## Assigned task
Reproduce all entries precisely, down to the last character.

[Stored items]
┄┄┄┄┄┄┄┄┄┄

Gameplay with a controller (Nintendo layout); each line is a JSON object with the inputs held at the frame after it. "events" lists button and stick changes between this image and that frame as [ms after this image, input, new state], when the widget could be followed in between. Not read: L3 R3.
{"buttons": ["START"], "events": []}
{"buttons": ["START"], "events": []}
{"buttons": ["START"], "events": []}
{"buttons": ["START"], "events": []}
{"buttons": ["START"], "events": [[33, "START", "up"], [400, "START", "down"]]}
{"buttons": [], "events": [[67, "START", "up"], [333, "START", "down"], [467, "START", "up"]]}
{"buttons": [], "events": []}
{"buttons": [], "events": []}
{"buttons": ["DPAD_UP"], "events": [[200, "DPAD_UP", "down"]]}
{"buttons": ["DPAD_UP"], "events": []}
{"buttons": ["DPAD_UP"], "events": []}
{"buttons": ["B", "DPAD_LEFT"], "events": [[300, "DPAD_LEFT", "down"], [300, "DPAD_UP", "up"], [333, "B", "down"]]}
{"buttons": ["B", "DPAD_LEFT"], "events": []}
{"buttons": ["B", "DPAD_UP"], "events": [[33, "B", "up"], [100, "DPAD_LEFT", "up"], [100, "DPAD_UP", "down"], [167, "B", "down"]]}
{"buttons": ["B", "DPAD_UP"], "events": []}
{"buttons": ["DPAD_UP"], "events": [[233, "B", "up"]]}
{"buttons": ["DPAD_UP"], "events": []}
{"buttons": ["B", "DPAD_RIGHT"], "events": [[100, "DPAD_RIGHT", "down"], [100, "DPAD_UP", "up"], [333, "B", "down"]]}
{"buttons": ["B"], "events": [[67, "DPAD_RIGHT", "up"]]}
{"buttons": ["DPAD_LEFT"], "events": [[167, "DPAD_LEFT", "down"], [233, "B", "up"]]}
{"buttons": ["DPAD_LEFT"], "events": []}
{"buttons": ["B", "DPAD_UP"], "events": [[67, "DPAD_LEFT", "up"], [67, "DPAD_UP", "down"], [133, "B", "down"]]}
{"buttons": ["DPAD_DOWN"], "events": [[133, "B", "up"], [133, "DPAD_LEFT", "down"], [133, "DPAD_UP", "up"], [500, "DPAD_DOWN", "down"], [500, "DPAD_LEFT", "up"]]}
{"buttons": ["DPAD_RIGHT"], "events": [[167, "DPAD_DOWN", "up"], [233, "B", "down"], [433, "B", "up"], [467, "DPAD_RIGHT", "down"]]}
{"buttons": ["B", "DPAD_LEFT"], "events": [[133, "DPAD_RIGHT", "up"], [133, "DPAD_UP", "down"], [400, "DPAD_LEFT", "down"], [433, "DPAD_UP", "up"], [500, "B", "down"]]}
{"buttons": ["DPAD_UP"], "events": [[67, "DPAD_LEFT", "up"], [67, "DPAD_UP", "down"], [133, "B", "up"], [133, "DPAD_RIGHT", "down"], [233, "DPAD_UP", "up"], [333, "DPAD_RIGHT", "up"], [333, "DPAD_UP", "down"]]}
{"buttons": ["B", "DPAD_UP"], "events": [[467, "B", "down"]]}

┄┄┄┄┄┄┄┄┄┄

## Response
Gameplay with a controller (Nintendo layout); each line is a JSON object with the inputs held at the frame after it. "events" lists button and stick changes between this image and that frame as [ms after this image, input, new state], when the widget could be followed in between. Not read: L3 R3.
{"buttons": ["START"], "events": []}
{"buttons": ["START"], "events": []}
{"buttons": ["START"], "events": []}
{"buttons": ["START"], "events": []}
{"buttons": ["START"], "events": [[33, "START", "up"], [400, "START", "down"]]}
{"buttons": [], "events": [[67, "START", "up"], [333, "START", "down"], [467, "START", "up"]]}
{"buttons": [], "events": []}
{"buttons": [], "events": []}
{"buttons": ["DPAD_UP"], "events": [[200, "DPAD_UP", "down"]]}
{"buttons": ["DPAD_UP"], "events": []}
{"buttons": ["DPAD_UP"], "events": []}
{"buttons": ["B", "DPAD_LEFT"], "events": [[300, "DPAD_LEFT", "down"], [300, "DPAD_UP", "up"], [333, "B", "down"]]}
{"buttons": ["B", "DPAD_LEFT"], "events": []}
{"buttons": ["B", "DPAD_UP"], "events": [[33, "B", "up"], [100, "DPAD_LEFT", "up"], [100, "DPAD_UP", "down"], [167, "B", "down"]]}
{"buttons": ["B", "DPAD_UP"], "events": []}
{"buttons": ["DPAD_UP"], "events": [[233, "B", "up"]]}
{"buttons": ["DPAD_UP"], "events": []}
{"buttons": ["B", "DPAD_RIGHT"], "events": [[100, "DPAD_RIGHT", "down"], [100, "DPAD_UP", "up"], [333, "B", "down"]]}
{"buttons": ["B"], "events": [[67, "DPAD_RIGHT", "up"]]}
{"buttons": ["DPAD_LEFT"], "events": [[167, "DPAD_LEFT", "down"], [233, "B", "up"]]}
{"buttons": ["DPAD_LEFT"], "events": []}
{"buttons": ["B", "DPAD_UP"], "events": [[67, "DPAD_LEFT", "up"], [67, "DPAD_UP", "down"], [133, "B", "down"]]}
{"buttons": ["DPAD_DOWN"], "events": [[133, "B", "up"], [133, "DPAD_LEFT", "down"], [133, "DPAD_UP", "up"], [500, "DPAD_DOWN", "down"], [500, "DPAD_LEFT", "up"]]}
{"buttons": ["DPAD_RIGHT"], "events": [[167, "DPAD_DOWN", "up"], [233, "B", "down"], [433, "B", "up"], [467, "DPAD_RIGHT", "down"]]}
{"buttons": ["B", "DPAD_LEFT"], "events": [[133, "DPAD_RIGHT", "up"], [133, "DPAD_UP", "down"], [400, "DPAD_LEFT", "down"], [433, "DPAD_UP", "up"], [500, "B", "down"]]}
{"buttons": ["DPAD_UP"], "events": [[67, "DPAD_LEFT", "up"], [67, "DPAD_UP", "down"], [133, "B", "up"], [133, "DPAD_RIGHT", "down"], [233, "DPAD_UP", "up"], [333, "DPAD_RIGHT", "up"], [333, "DPAD_UP", "down"]]}
{"buttons": ["B", "DPAD_UP"], "events": [[467, "B", "down"]]}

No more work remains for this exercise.